| TASK TO COMPLETE |
Below are records to be output exactly, every one of them.

SUPPLIED RECORDS Start Marker

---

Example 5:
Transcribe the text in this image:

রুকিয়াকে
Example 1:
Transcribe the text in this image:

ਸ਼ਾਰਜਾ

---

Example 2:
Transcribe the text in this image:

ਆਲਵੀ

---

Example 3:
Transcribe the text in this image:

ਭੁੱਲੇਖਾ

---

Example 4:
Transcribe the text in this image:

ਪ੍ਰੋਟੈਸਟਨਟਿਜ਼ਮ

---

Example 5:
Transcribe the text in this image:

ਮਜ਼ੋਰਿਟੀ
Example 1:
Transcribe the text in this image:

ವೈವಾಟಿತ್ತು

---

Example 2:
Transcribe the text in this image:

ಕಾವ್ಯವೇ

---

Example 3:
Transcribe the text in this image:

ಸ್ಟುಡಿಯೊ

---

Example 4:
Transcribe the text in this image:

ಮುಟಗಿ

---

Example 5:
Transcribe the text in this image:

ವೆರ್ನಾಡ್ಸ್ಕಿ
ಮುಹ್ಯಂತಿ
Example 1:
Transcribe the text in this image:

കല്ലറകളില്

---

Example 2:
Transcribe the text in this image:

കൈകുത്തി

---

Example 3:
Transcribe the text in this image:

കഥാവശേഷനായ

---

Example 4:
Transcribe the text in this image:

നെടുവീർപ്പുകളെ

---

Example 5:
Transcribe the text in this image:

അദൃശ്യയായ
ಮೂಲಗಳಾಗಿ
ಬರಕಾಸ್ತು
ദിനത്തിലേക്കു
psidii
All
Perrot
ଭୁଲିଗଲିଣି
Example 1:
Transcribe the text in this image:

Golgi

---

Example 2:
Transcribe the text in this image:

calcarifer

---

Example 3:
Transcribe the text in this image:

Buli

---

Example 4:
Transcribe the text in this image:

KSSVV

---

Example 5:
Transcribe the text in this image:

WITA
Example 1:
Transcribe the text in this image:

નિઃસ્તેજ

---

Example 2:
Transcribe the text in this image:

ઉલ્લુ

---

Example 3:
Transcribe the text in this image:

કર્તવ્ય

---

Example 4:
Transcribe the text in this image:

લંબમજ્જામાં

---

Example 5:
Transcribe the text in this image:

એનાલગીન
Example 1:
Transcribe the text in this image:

SUPPLIED RECORDS End Marker

| OUTPUT OF THE EXERCISE |
---

Example 5:
Transcribe the text in this image:

রুকিয়াকে
Example 1:
Transcribe the text in this image:

ਸ਼ਾਰਜਾ

---

Example 2:
Transcribe the text in this image:

ਆਲਵੀ

---

Example 3:
Transcribe the text in this image:

ਭੁੱਲੇਖਾ

---

Example 4:
Transcribe the text in this image:

ਪ੍ਰੋਟੈਸਟਨਟਿਜ਼ਮ

---

Example 5:
Transcribe the text in this image:

ਮਜ਼ੋਰਿਟੀ
Example 1:
Transcribe the text in this image:

ವೈವಾಟಿತ್ತು

---

Example 2:
Transcribe the text in this image:

ಕಾವ್ಯವೇ

---

Example 3:
Transcribe the text in this image:

ಸ್ಟುಡಿಯೊ

---

Example 4:
Transcribe the text in this image:

ಮುಟಗಿ

---

Example 5:
Transcribe the text in this image:

ವೆರ್ನಾಡ್ಸ್ಕಿ
ಮುಹ್ಯಂತಿ
Example 1:
Transcribe the text in this image:

കല്ലറകളില്

---

Example 2:
Transcribe the text in this image:

കൈകുത്തി

---

Example 3:
Transcribe the text in this image:

കഥാവശേഷനായ

---

Example 4:
Transcribe the text in this image:

നെടുവീർപ്പുകളെ

---

Example 5:
Transcribe the text in this image:

അദൃശ്യയായ
ಮೂಲಗಳಾಗಿ
ಬರಕಾಸ್ತು
ദിനത്തിലേക്കു
psidii
All
Perrot
ଭୁଲିଗଲିଣି
Example 1:
Transcribe the text in this image:

Golgi

---

Example 2:
Transcribe the text in this image:

calcarifer

---

Example 3:
Transcribe the text in this image:

Buli

---

Example 4:
Transcribe the text in this image:

KSSVV

---

Example 5:
Transcribe the text in this image:

WITA
Example 1:
Transcribe the text in this image:

નિઃસ્તેજ

---

Example 2:
Transcribe the text in this image:

ઉલ્લુ

---

Example 3:
Transcribe the text in this image:

કર્તવ્ય

---

Example 4:
Transcribe the text in this image:

લંબમજ્જામાં

---

Example 5:
Transcribe the text in this image:

એનાલગીન
Example 1:
Transcribe the text in this image:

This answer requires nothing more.